Since neuromuscular relaxants are eliminated from the body by pharmacokinetics, the function
of the autonomic nervous system, which has been suppressed by using neuromuscular relaxants,
gradually recovers over time. However, if the action of a neuromuscular relaxant remains
after surgery, the patient will experience autonomic dysfunction even after surgery, which
causes considerable discomfort to the patient. Among them, the symptoms of autonomic
dysfunction related to the parasympathetic nerve that patients mainly feel are related to the
bladder and bowel. Therefore, after the surgery, the anesthesiologist performs the process of
reversing the action of the neuromuscular relaxant when ending general anesthesia, which
makes it possible to expect the recovery of the patient's autonomic nervous system function.

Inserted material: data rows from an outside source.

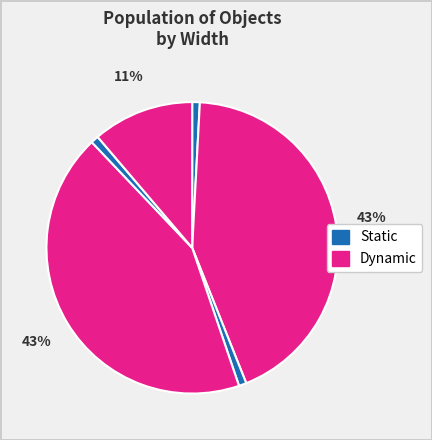

How many slices are in this pie chart?

6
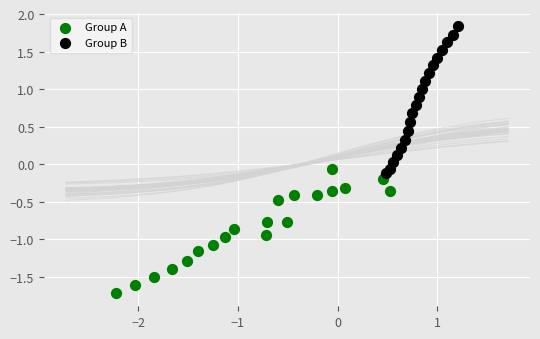

Which series has the largest Y range (max minus min)?

Group B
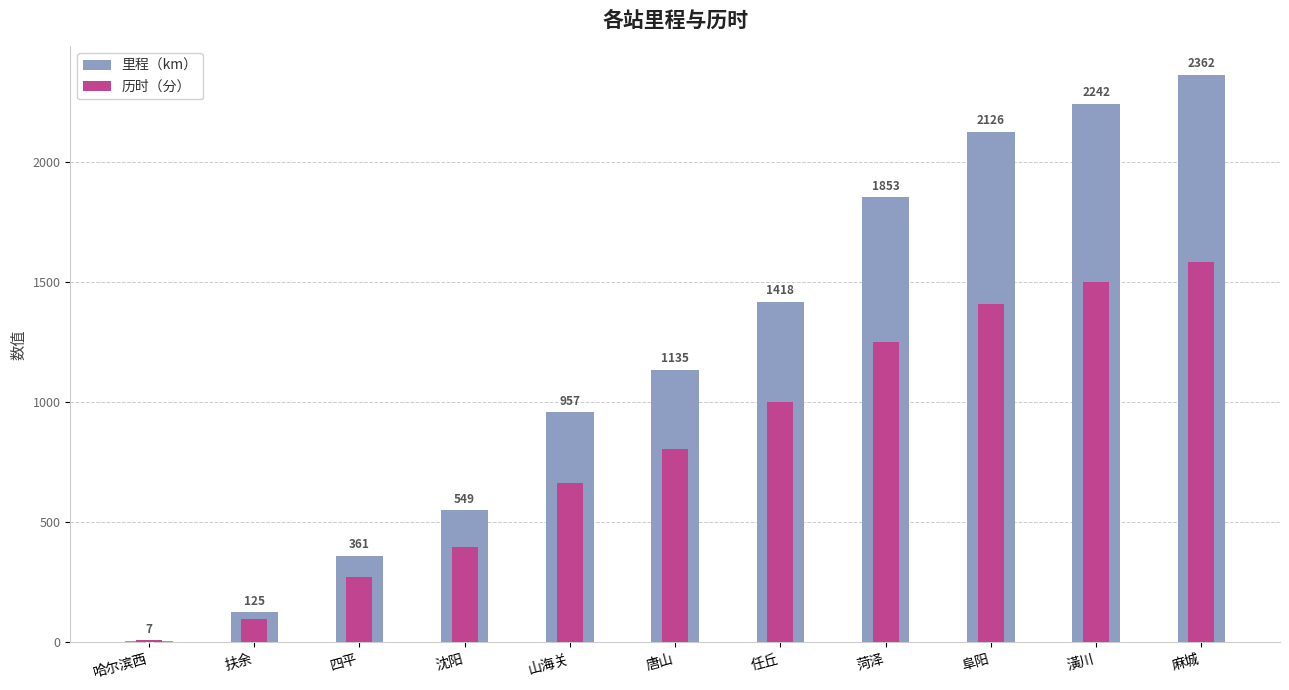

Where does the 历时（分） series first go above 806?

任丘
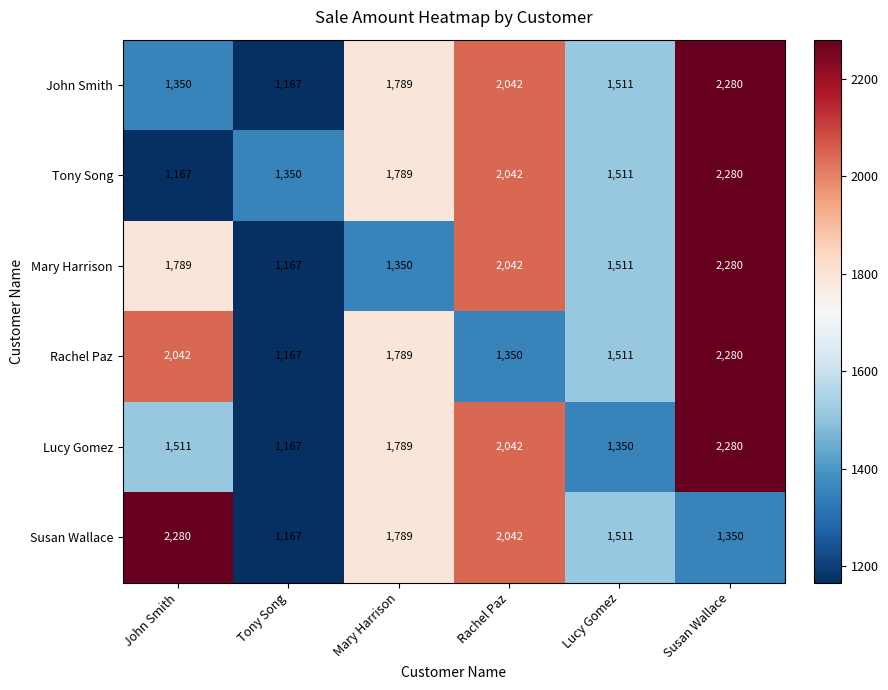

At which category is the sum across all series the highest?

Susan Wallace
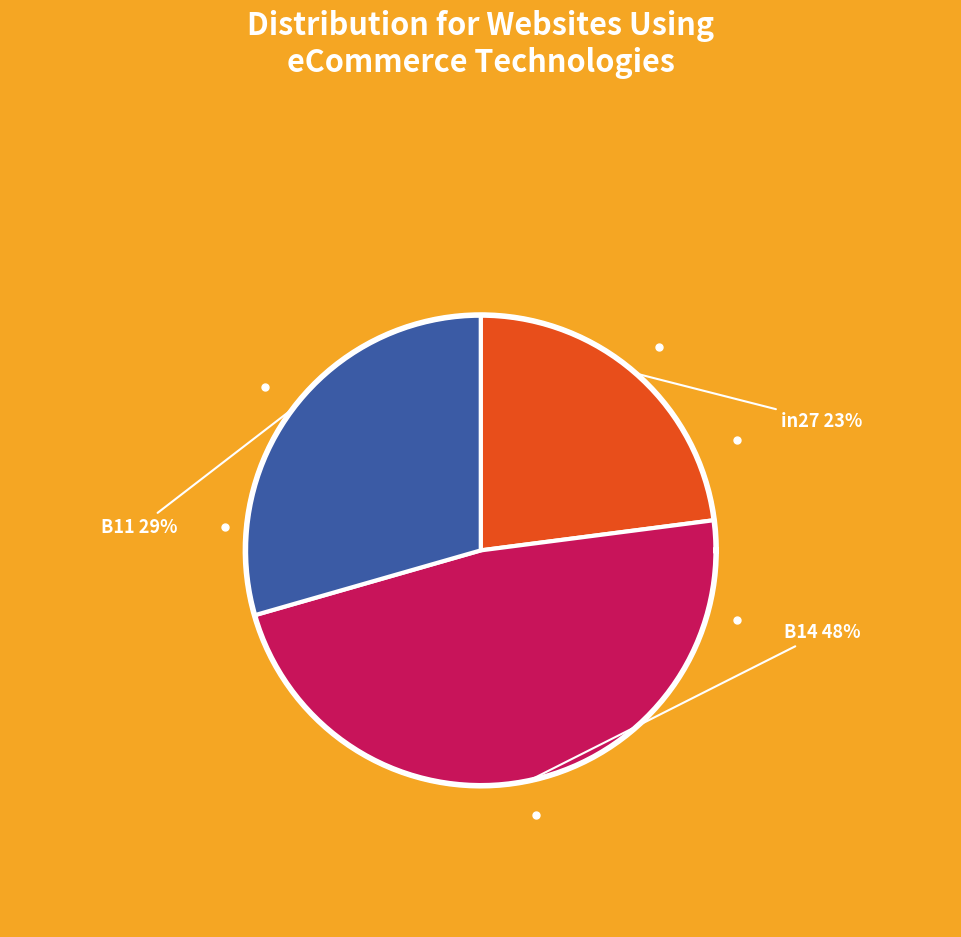

Does B11 represent more than half of the total?

No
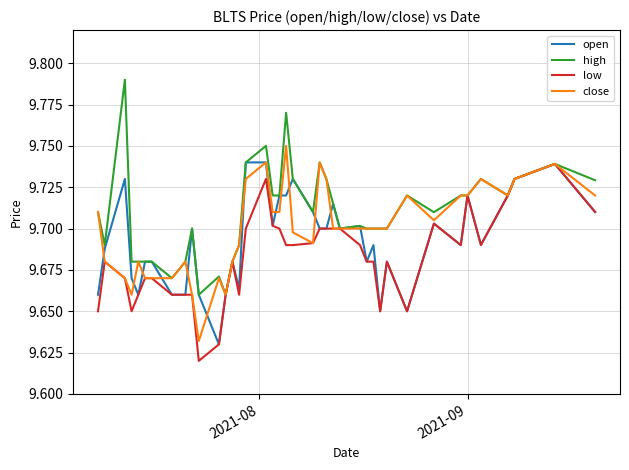

List the series in order of their overall mean, highest first.

high, close, open, low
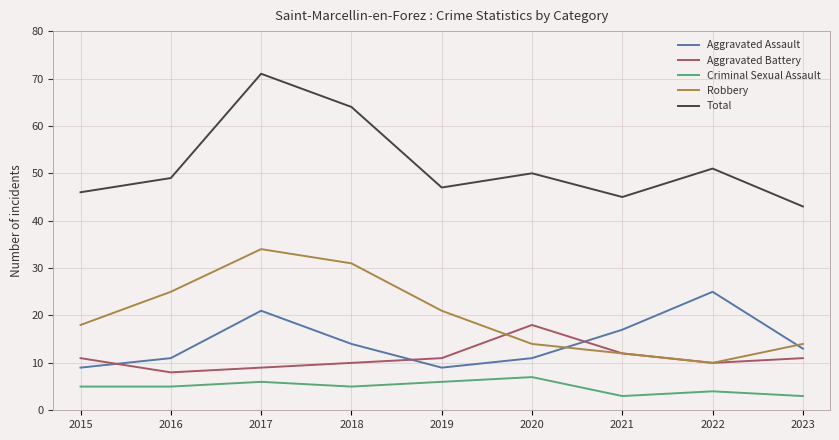

Does the chart have visible grid lines?

Yes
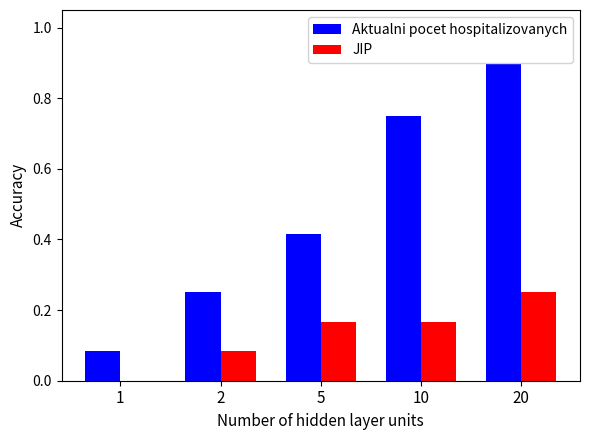

True or false: JIP has a value of 0.0 at 1.

True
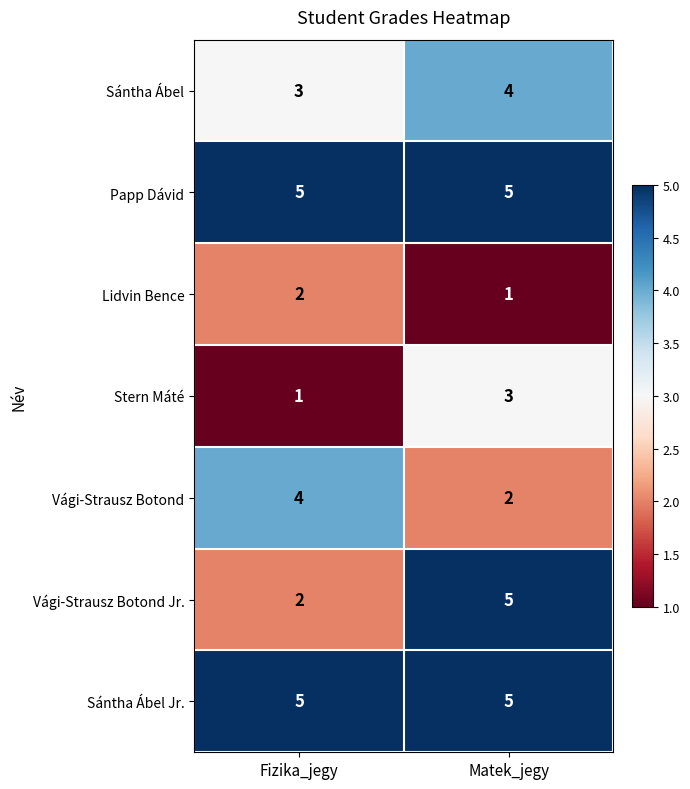

What is the total value across all series at Fizika_jegy?

22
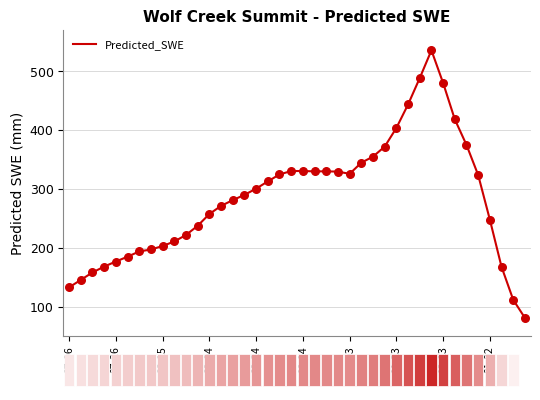

What is the greatest value displayed?

535.5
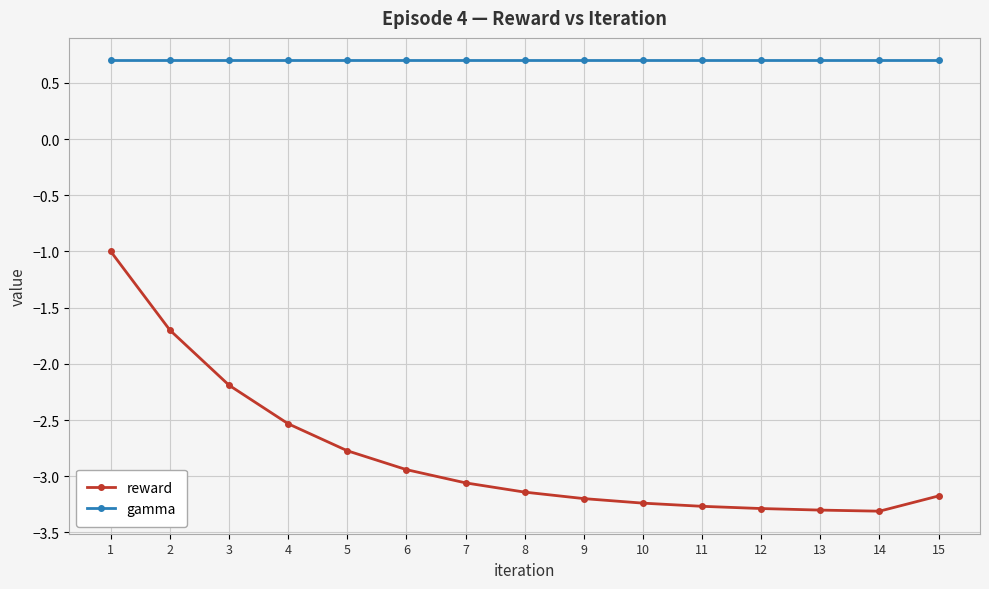

True or false: gamma and reward intersect in this chart.

False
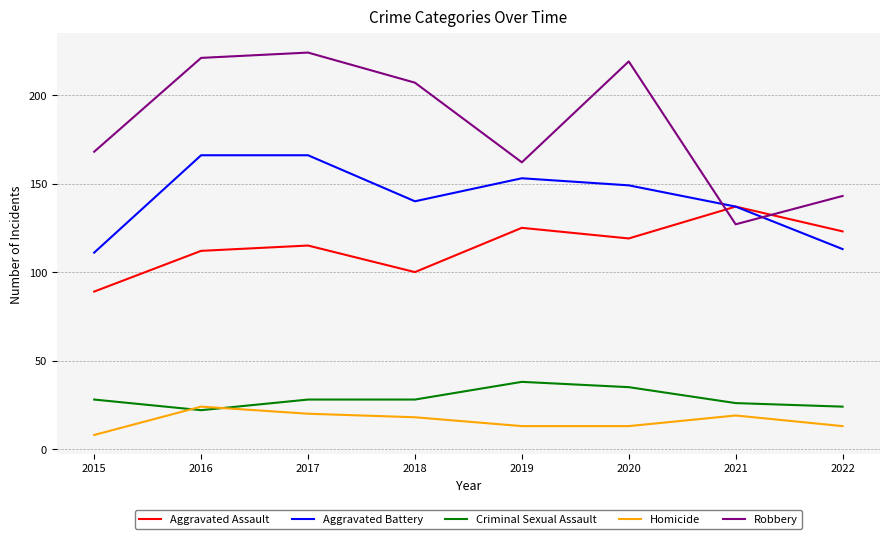

Which category has the highest value across all series?

2017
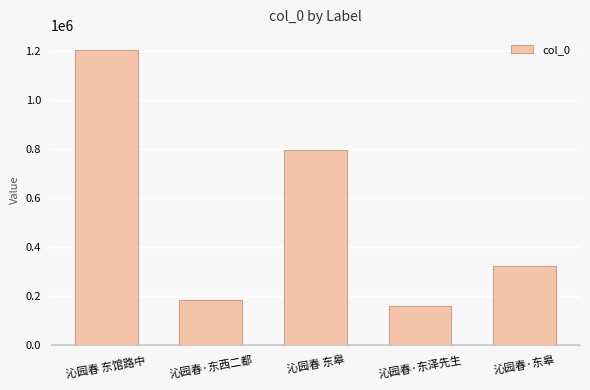

What is the sum of the values at 沁园春 东皋 and 沁园春·东皋?

1118840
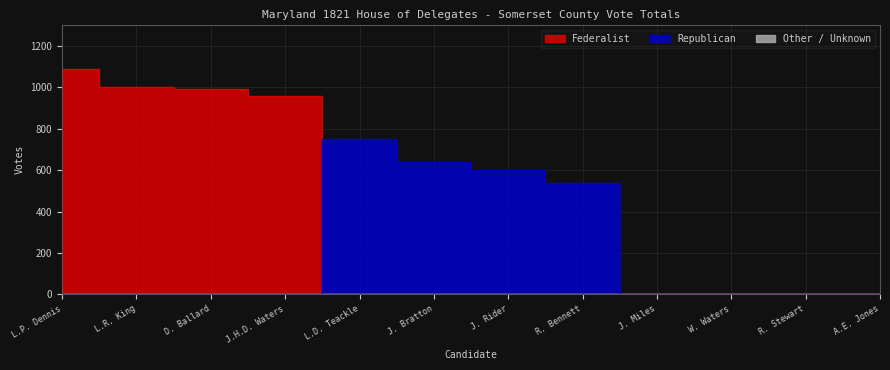

Is it true that Federalist equals 1661 at L.P. Dennis?

False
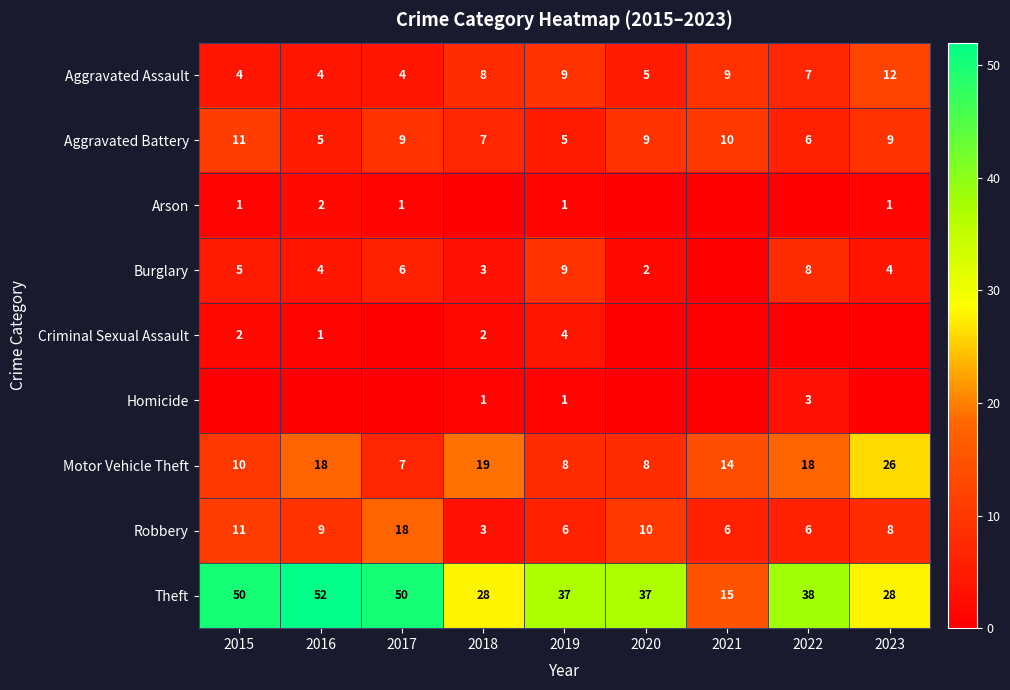

At which label does Aggravated Battery first exceed 9?

2015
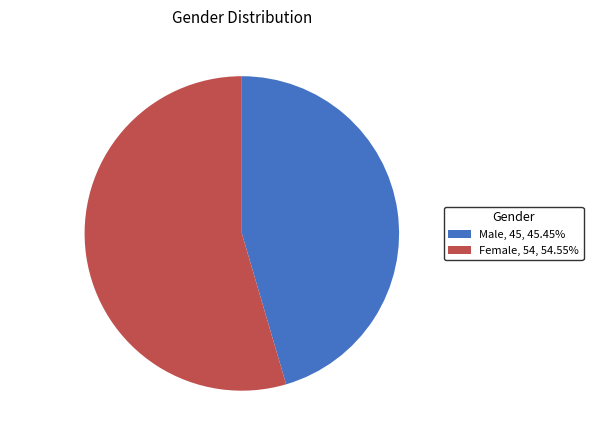

Count the number of slices in the pie.

2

There are two main mechanisms of the drugs used for reversal of nondepolarizing neuromuscular
relaxants. First, there is a drug that inhibits the action of the neuromuscular relaxant by
directly attaching to the neuromuscular relaxant, and second, there is a drug that
competitively inhibits the neuromuscular relaxant by increasing the amount of ach in the
neuromuscular junction. In the meantime, many studies have shown that a drug with the former
mechanism (sugammadex) is superior to the latter drug (typically neostigmine) in the recovery
of patients after surgery. However, there is a lack of research on whether the same research
results will be shown in long COVID patients who have caused damage to the autonomic nervous
system.
Therefore, in this study, sugammadex and neostigmine as described above are divided and
administered to approximately 300 long COVID patients in a double-blind manner, and the
degree of urinary retention is compared to prove that sugammadex is superior to neostigmine
in postoperative recovery even for long COVID patients.